Nuno Júdice, A te che chiamo amore

Collana Beija-flor – Poesia portoghese contemporanea
Nuno Júdice, A te che chiamo amore
ISBN 978-88-96263-47-1
pp. 148, € 12

Nuno Júdice traspone la Storia e i miti della passione nel momento stesso in cui la sua poesia avviene, attualizzandoli e disintegrandoli al contempo. Come se tutta la saggezza dell’amore si sciogliesse in oro liquido per disegnare la gioia unica che rappresenta ogni incontro amoroso. In tal modo, le sue poesie, profondamente cariche di riferimenti, possono essere intese e amate anche dai lettori che non vi abbiano avuto accesso in precedenza. L’autore riesce a fingere di non essere uno scrittore erudito, per osare avvicinarsi all’amore come fosse il primo essere umano che ne fa esperienza – e scrivo “essere umano” perché, nonostante il continuo riferimento alle muse, questa poesia non appartiene in realtà ad alcun genere, né ad alcun tipo di codice di reverenza (ciò non toglie che si diverta a distruggerne olimpicamente alcuni). Nuno Júdice non nasconde ciò che ha letto, appreso e che sa – ma è abbastanza intelligente da non lasciarsi sovrastare da questa quantità di informazioni. La sua scrittura integra quel che il poeta ha letto, quel che ha visto (la dimensione visiva è in essa straordinariamente rilevante), nella stessa forma in cui avvengono l’apprendimento e la mutazione nel quotidiano: Nuno Júdice non distingue caste culturali; per il suo costante impulso creatore, tutti gli stimoli si connettono su un piano di tranquilla e inquieta uguaglianza.

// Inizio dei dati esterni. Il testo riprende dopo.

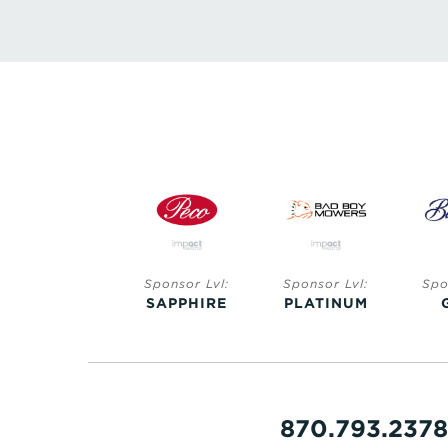
Sponsor Lvl:
Sponsor Lvl:
Sponsor Lvl:
Spo
SAPPHIRE
SAPPHIRE
PLATINUM
870.793.2378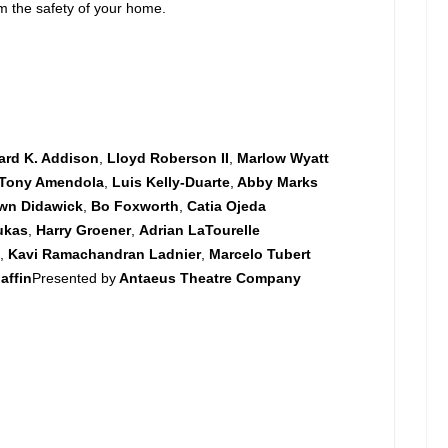
om the safety of your home.
ard K. Addison
,
Lloyd Roberson II
,
Marlow Wyatt
Tony Amendola
,
Luis Kelly-Duarte
,
Abby Marks
wn Didawick
,
Bo Foxworth
,
Catia Ojeda
ukas
,
Harry Groener
,
Adrian LaTourelle
s
,
Kavi Ramachandran Ladnier
,
Marcelo Tubert
affin
Presented by
Antaeus Theatre Company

Questa scienza combinatoria delle multiple dimensioni della conoscenza è responsabile della trasparenza luminosa della voce di Nuno Júdice – ed è, soprattutto, il motore della sua intensità polifonica.

Dalla prefazione di Inês Pedrosa

INNO

Riconosco la voce errante e distante, il soffio
sommerso nella voluttà dell’ombra, il castano chiaro
dei capelli sterili in un ritratto di epilogo. Ri-
conosco il freddo numero dell’acqua, la notte perduta
in un fiato d’angeli, nel grido di fonte dell’oca.
Questa notte sospesa di un deliquio di nebulose,
immobilizzata dal tremito dei preludi, frettolosa
amante nella discesa degli abissi, avanzò, breve marea,
sommergendo la oscura nudità delle stelle nel
finito oriente dello sguardo. Riconosco la rupe
del desiderio d’eternità assopito, un fluttuare
di precipitazioni nel ritmo delle palpebre, nel si-
lenzio, vago magnete dell’impazienza. Mormorio
di genesi nel posarsi delle dita, orlo dei confini
nell’abdicazione del gesto. Magico cerchio divino.